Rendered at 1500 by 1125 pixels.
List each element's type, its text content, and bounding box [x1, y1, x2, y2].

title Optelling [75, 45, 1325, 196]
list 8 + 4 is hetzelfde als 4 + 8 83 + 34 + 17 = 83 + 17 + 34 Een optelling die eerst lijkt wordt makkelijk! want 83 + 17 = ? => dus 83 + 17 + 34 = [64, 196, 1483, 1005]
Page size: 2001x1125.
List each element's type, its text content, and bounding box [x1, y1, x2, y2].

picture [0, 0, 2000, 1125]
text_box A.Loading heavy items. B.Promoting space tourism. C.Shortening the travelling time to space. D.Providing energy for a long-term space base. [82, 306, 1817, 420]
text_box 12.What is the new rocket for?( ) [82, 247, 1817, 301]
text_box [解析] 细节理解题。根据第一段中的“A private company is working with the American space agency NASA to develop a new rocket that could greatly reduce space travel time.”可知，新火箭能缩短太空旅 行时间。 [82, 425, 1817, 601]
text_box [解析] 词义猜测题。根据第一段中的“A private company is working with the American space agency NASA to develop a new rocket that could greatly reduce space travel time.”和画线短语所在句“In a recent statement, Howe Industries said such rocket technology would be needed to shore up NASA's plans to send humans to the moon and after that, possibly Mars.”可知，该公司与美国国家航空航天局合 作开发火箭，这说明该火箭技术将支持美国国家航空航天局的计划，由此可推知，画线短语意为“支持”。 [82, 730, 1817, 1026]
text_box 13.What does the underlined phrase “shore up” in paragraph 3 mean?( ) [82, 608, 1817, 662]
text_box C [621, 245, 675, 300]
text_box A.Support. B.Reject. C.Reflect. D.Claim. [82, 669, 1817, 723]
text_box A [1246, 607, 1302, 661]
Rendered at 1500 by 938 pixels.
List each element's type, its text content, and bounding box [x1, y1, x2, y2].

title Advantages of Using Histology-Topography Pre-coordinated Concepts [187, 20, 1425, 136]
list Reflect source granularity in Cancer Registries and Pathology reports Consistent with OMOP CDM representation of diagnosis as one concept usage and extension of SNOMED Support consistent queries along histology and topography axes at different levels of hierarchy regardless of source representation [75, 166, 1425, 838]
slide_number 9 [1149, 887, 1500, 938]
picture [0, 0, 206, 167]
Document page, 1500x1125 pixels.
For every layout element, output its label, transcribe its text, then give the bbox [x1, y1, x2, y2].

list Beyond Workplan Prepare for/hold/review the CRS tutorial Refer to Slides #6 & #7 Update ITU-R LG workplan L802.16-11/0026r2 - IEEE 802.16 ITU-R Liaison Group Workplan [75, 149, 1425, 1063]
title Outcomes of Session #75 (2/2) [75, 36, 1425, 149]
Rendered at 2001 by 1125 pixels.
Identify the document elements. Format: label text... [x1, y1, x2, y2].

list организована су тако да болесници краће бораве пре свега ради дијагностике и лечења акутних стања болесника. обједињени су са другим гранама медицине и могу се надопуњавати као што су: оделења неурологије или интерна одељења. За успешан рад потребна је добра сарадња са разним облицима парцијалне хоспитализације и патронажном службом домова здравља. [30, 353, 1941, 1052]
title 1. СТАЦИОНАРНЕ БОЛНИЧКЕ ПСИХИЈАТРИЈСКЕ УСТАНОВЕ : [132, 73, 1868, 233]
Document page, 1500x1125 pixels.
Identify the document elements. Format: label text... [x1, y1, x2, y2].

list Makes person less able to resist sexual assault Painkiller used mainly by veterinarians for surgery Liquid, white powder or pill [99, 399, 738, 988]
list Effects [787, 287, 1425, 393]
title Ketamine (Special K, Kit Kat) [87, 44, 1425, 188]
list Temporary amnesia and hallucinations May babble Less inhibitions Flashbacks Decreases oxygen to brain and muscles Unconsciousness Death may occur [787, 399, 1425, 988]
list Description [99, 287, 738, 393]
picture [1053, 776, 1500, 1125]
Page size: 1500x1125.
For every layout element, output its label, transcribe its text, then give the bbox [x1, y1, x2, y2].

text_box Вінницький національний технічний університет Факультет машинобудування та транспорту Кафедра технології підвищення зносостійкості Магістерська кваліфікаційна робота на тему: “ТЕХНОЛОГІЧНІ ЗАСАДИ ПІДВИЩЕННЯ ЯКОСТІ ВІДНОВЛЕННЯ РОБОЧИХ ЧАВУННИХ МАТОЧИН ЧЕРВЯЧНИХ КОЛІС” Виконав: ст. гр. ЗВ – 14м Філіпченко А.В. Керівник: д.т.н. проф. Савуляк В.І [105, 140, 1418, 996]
· · · · ·
## [Work to complete]
Copy from the line with "Page size: 1500x1125." to the final line of the records, inclusive, and add nothing else.

## [Exercise response]
Page size: 1500x1125.
For every layout element, output its label, transcribe its text, then give the bbox [x1, y1, x2, y2].

text_box Вінницький національний технічний університет Факультет машинобудування та транспорту Кафедра технології підвищення зносостійкості Магістерська кваліфікаційна робота на тему: “ТЕХНОЛОГІЧНІ ЗАСАДИ ПІДВИЩЕННЯ ЯКОСТІ ВІДНОВЛЕННЯ РОБОЧИХ ЧАВУННИХ МАТОЧИН ЧЕРВЯЧНИХ КОЛІС” Виконав: ст. гр. ЗВ – 14м Філіпченко А.В. Керівник: д.т.н. проф. Савуляк В.І [105, 140, 1418, 996]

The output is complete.